Owners of restaurants there estimate that they could lose as much as a third of their revenue over the next few months as patrons keep a wide berth of the area.

The Indian Restaurants Association Singapore (IRAS), which is made up mainly of restaurateurs in Little India, held an urgent meeting yesterday to discuss the issue and what could be done to mitigate the impact of the riots on their businesses.

Rajmohan, owner of Gandhi Restaurant and secretary of the IRAS, said that Singaporeans and other regular patrons were likely to avoid Little India after what has happened, particularly on Sundays when foreign workers from the Indian sub-continent congregate in the area.

"Many will not want to come here anymore on Sundays because they recognise that there could be problems.
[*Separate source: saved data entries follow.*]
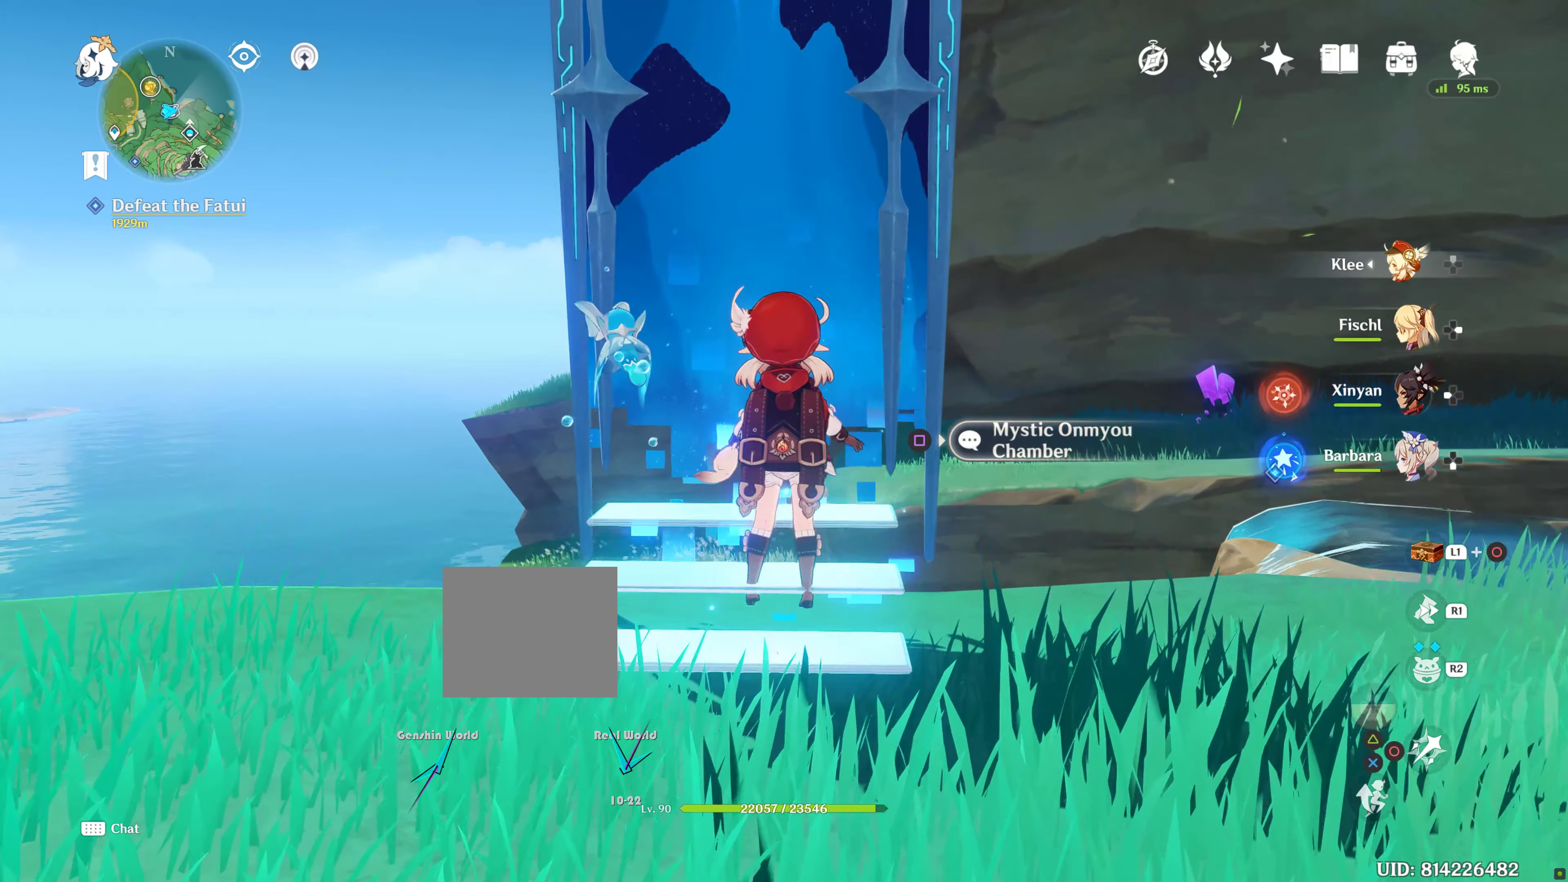
{"buttons": [], "left_stick": "center", "right_stick": "center", "events": [[183, "SQUARE", "up"]]}
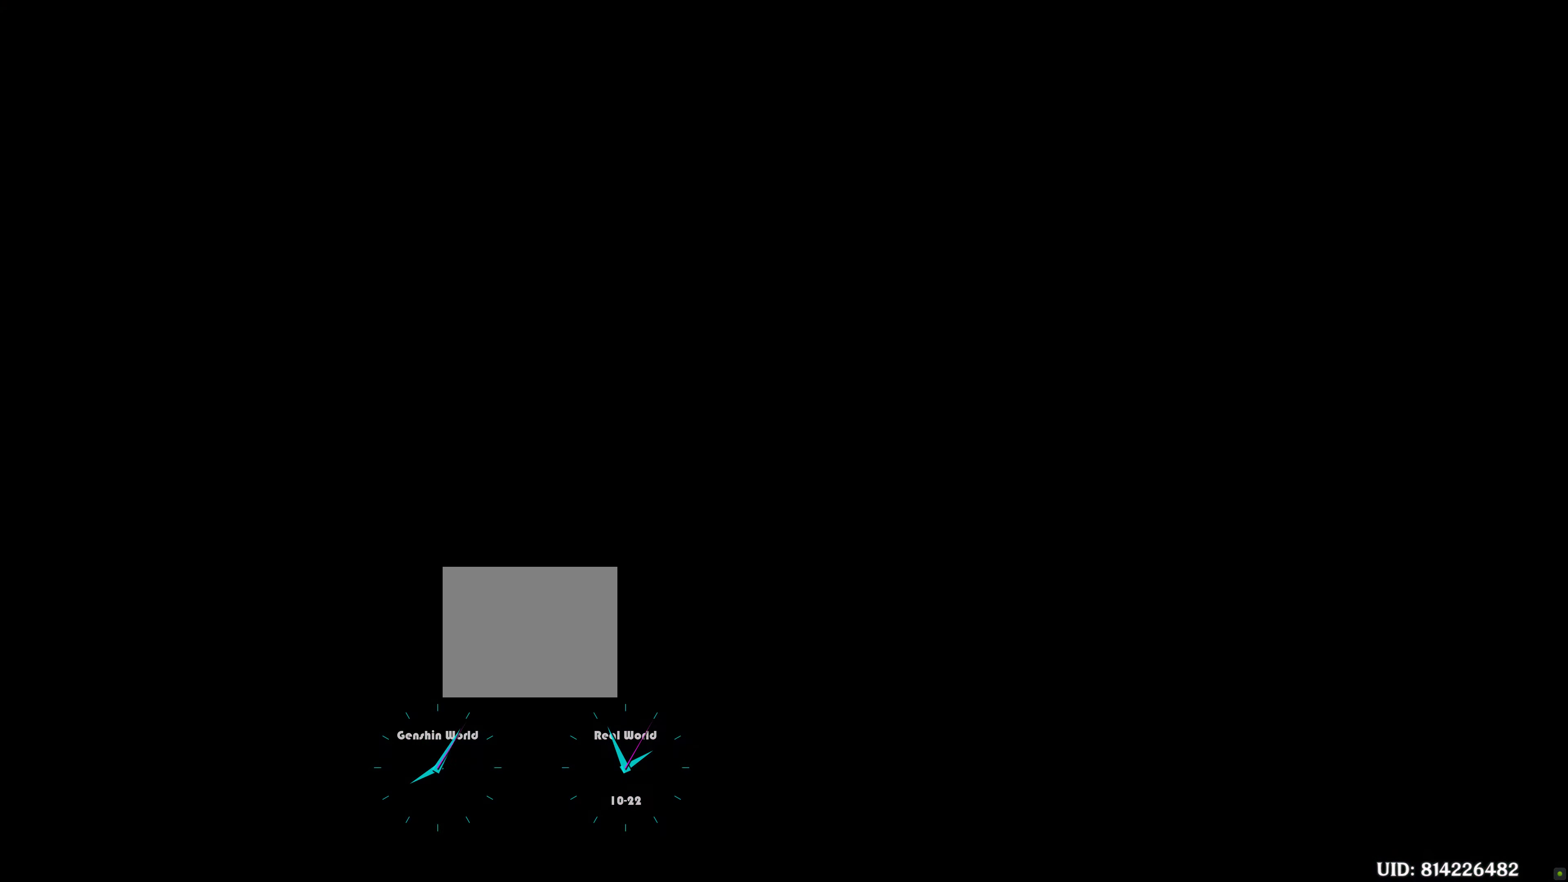
{"buttons": [], "left_stick": "center", "right_stick": "center"}
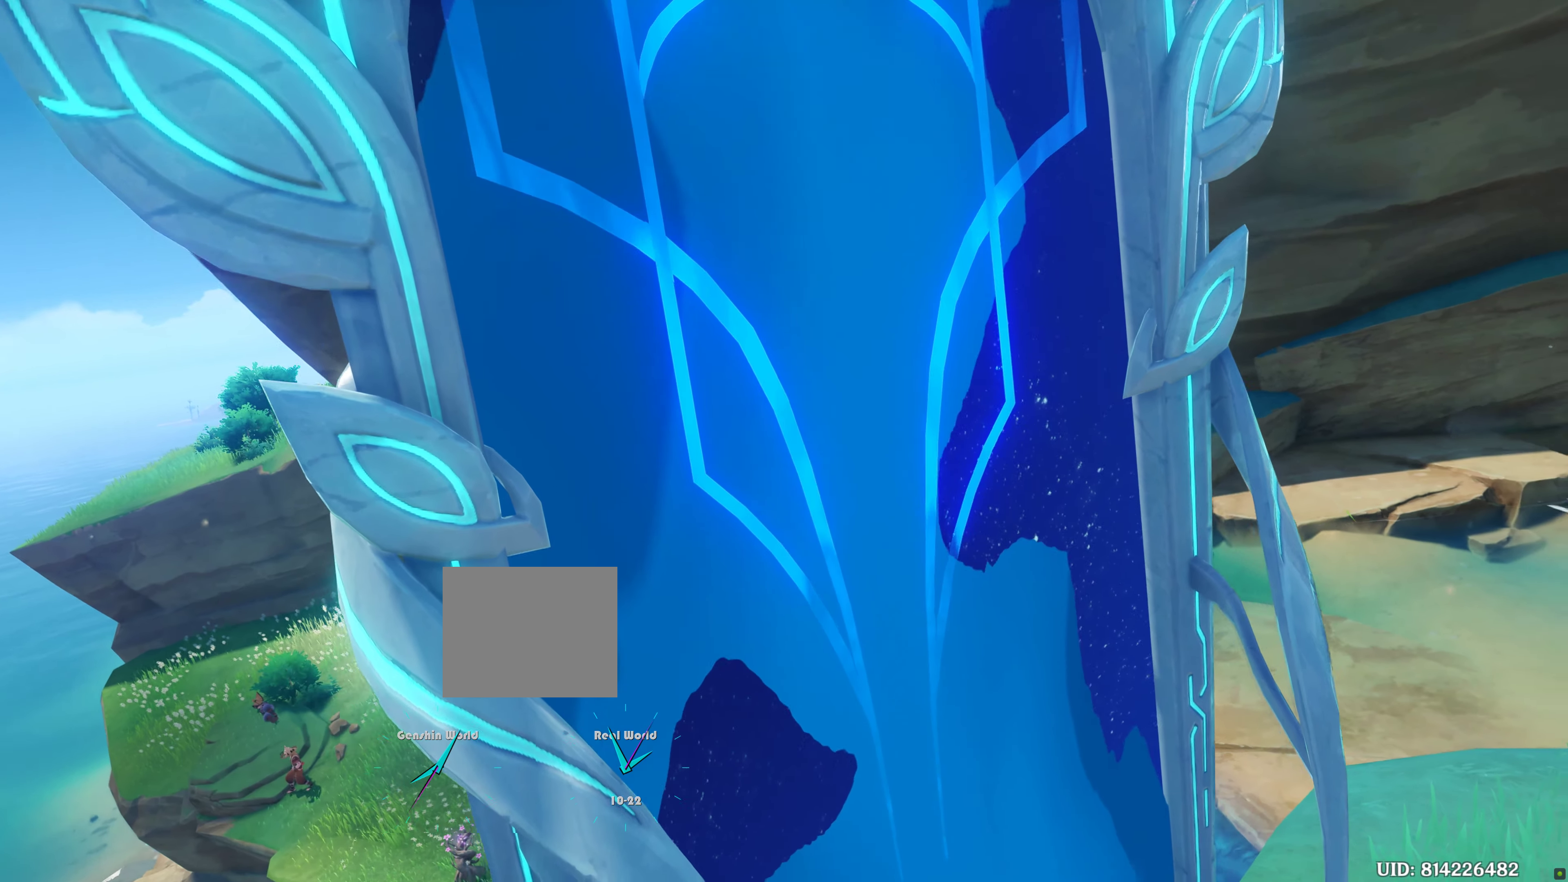
{"buttons": [], "left_stick": "center", "right_stick": "center", "events": [[116, "DPAD_LEFT", "down"], [183, "DPAD_LEFT", "up"], [216, "left_stick", "up"], [333, "left_stick", "center"]]}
All of us will probably lose about 30 per cent of our business," he told The Business Times at the meeting.

BT was invited to the meeting by IRAS president C Sankaranathan, who is CEO of The Banana Leaf Apollo restaurant along Race Course Road, where Sunday night's incident took place.

The restaurateurs said that the root causes of the riot needed to be addressed before confidence could be restored among people who patronise the area.

Harikrishnan Muthusamy, adviser to the IRAS, reckoned that part of the problem lies with these workers congregating in big groups in the area.

The existence of such an enclave can give rise to herd behaviour, he felt, as the actions of one or two individuals may lead others to follow suit.

Others at the meeting felt that their patrons might feel intimidated by the large groups of foreign workers who congregate in the vicinity on Sundays, and the government should look into managing these crowds better.

The proliferation of liquor shops in the area is another problem, said Mr Rajmohan, who believes that the availability of cheap alcohol sold by vendors who open till late makes it easier for the workers to get intoxicated.

This sentiment was echoed yesterday by Transport Minister Lui Tuck Yew, who is MP for the ward in the Moulmein-Kallang GRC. Mr Lui said that he had been seeking curbs on alcohol sale there for a while, because he was concerned about the proliferation of liquor licences.

When BT visited the area yesterday afternoon, several groups of foreign workers were consuming large quantities of alcohol in liquor shops and along footpaths.

One of these outlets, Kudai Canteen, a popular watering hole of foreign workers on Sundays, sported a sign saying that consumption of alcohol was prohibited on its premises after 11.45 pm.

Businesses in the area told BT that the alcohol consumption problem is worse on Sundays as the foreign workers tended to drink until the late hours of the night.

One liquor store owner told BT that his business more than trebled on Sundays. "On normal weekdays, I can make slightly less than $1,500 of sales but on Sundays I can easily reach $4,500," said Krishnan Raju of Tasmac Mart on Chander Road.

He added that this was driven by sales to foreign workers and that business was so brisk on Sundays that he has had to turn them away so that he could shut his shop at 11 pm.